A Curriculum of Migrant Home:

Settler Geographies, Land and Colonial Place-making


  • Bryan Smith James Cook University




In this article, I examine two ideas that have provoked me to reconsider my relationship to decolonising work as a settler. First, I consider the idea of home and the grounds, both material and symbolic, that make such “home-making” possible as a settler moving between states with similar aggressive investments in what Aileen Moreton-Robinson (2015) calls white possessive logics. Second, I take up a practice increasingly common in Australia – Welcomes to Country – that complicates how land is positioned as a space for people to gather.
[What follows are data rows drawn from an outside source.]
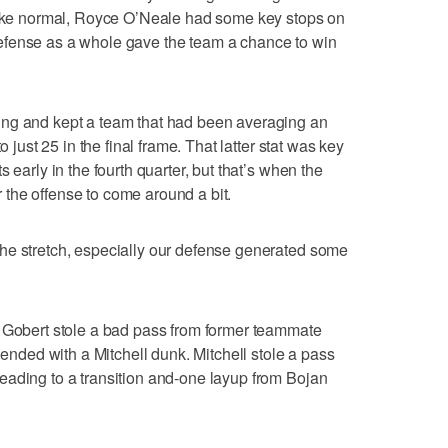
 like normal, Royce O’Neale had some key stops on
efense as a whole gave the team a chance to win
ing and kept a team that had been averaging an
o just 25 in the final frame. That latter stat was key
 early in the fourth quarter, but that’s when the
the offense to come around a bit.
he stretch, especially our defense generated some
, Gobert stole a bad pass from former teammate
 ended with a Mitchell dunk. Mitchell stole a pass
eading to a transition and-one layup from Bojan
While I don’t suggest that Welcomes to Country are a panacea that resolve settler co-opting of acknowledgements as a tool of innocence (Asher, Curnow, & Davis, 2018), there is something inherently disruptive in Welcomes that might prove ethically instructive for those of us who find ourselves migrating within the settler-colonial sphere as we seek to make new homes.

Author Biography

Bryan Smith, James Cook University

Bryan Smith is a Lecturer at James Cook University in Queensland, Australia. His work explores commemorative practices and their role in shaping everyday colonial historical geographies. Currently, his work looks at how street naming practices in Australian communities write everyday colonial narratives into the urban geography, producing taken-for-granted narratives of the past that simultaneously create the places we live.